In early April, a couple of weeks after New York State went into “pause” mode, I drove the 25 or so miles south from my home in Westchester County to midtown Manhattan. I had been hearing that New York City was a ghost town and I wanted to take pictures to document this historical event that had driven most of us indoors indefinitely.
With no traffic I got to midtown in about 35 minutes, whereas heavy volume on the roads would normally stretch that trip to at least an hour or so. Years ago I learned how to drive in Brooklyn and Manhattan, and the empty streets were eerie and disorienting. It sometimes felt like I shouldn’t be where I was, driving on this empty street that perhaps was off limits to cars. I hadn’t realized how much one follows the car ahead in a crowded place like New York and how little attention we pay to stoplights and traffic signs. In the couple of hours that I was in Manhattan I saw mostly only police cars surveilling their respective precincts.
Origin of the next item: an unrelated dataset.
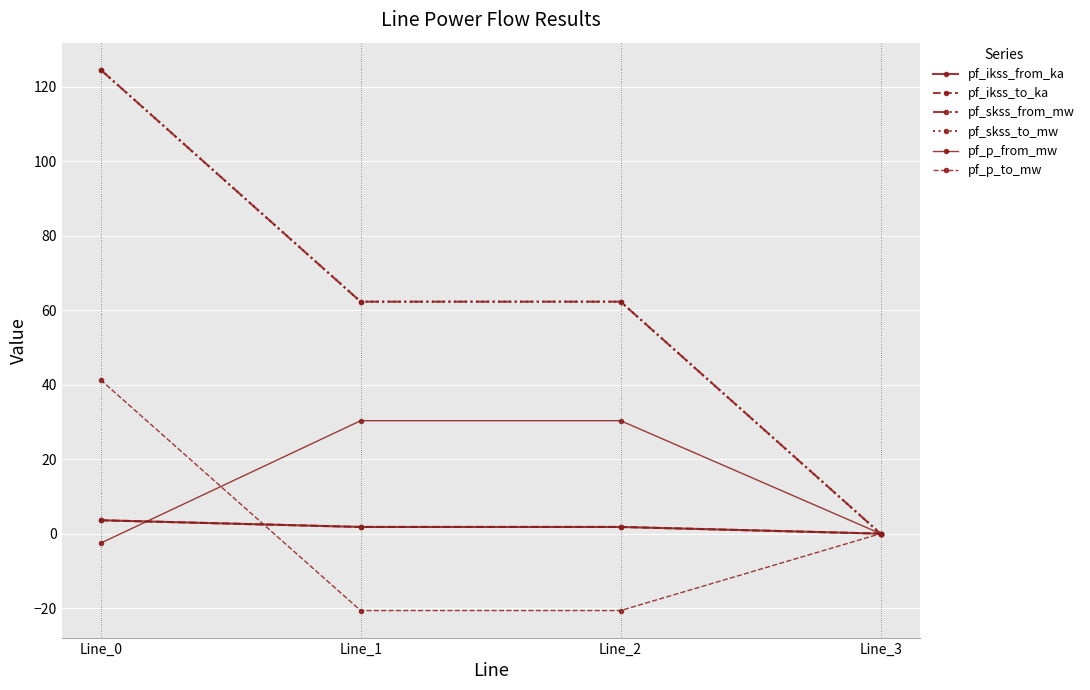

How many lines are shown in the chart?

6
Aside from being able to make it across town and back, south and back north, all over the city, in no time, there were also an unusual number of legal parking spaces or at least places to pull over that on any other Saturday would have been otherwise occupied. Multiple times I was able to pull over to the curb, open my car door, jump out, take a few shots, and jump back in. Sometimes I was even able to do this and STILL make the light before it turned red. All the things that make driving in Manhattan a pain were gone.
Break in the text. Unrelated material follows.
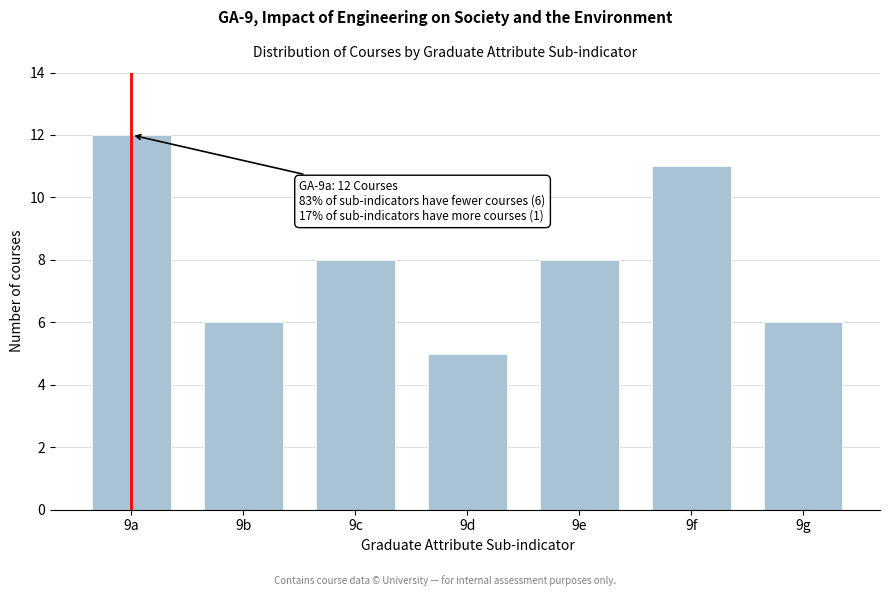

Reading right to left, extract all data points from this chart.

6	11	8	5	8	6	12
When I wanted to stop and actually walk around, I was able to quickly find free legal parking spots where I wanted them to be. Once I parked by Central Park, in the East 70s, and walked around the park for an hour. As I headed north to go back home, I considered stopping by Riverside drive to walk around and take some pictures of Grant’s tomb. Knowing it was around 122nd Street, I began looking out of the corner of my eye for open space. Lucky me! There were several spaces on 122nd and Broadway. I pulled over, grabbed my camera, and went for a quick walk. My capture of Riverside drive with one car and one jogger is a good example of what the city was like that day. A street that would normally be full of traffic, pedestrians, dog walkers, joggers, etc., looked like a side street in a small town. Central Park could have been a bucolic park in the country for how many people were there, and pedestrians crossing the street were solo rather than part of the usual mobs that move en masse into the crosswalks. Street performers played to tiny audiences, and people had benches and shade trees all to themselves. Many people were wearing masks, a blatant reminder of the virus that had already killed thousands.
It has now been several weeks since that day. Slowly, New York is reopening, although downstate will still take awhile as it is more populated and has had the bulk of the illnesses and deaths in the state. As the weather has warmed more people have ventured out for walks or bike rides, and more people are wearing masks. It has become clear that some form of “lockdown” will be the norm for the time being and we have to adjust our lives to this—“normal” will not be here anytime soon.But even in my wish for normalcy, the next time I’m pushing through city crowds I’ll yearn for the day I drove into Manhattan during Coronapocalypse and saw the city as it was in days of yore, with fewer people, even fewer cars, and wide-open space. The day I got pictures without crowds. The day New York was a ghost town.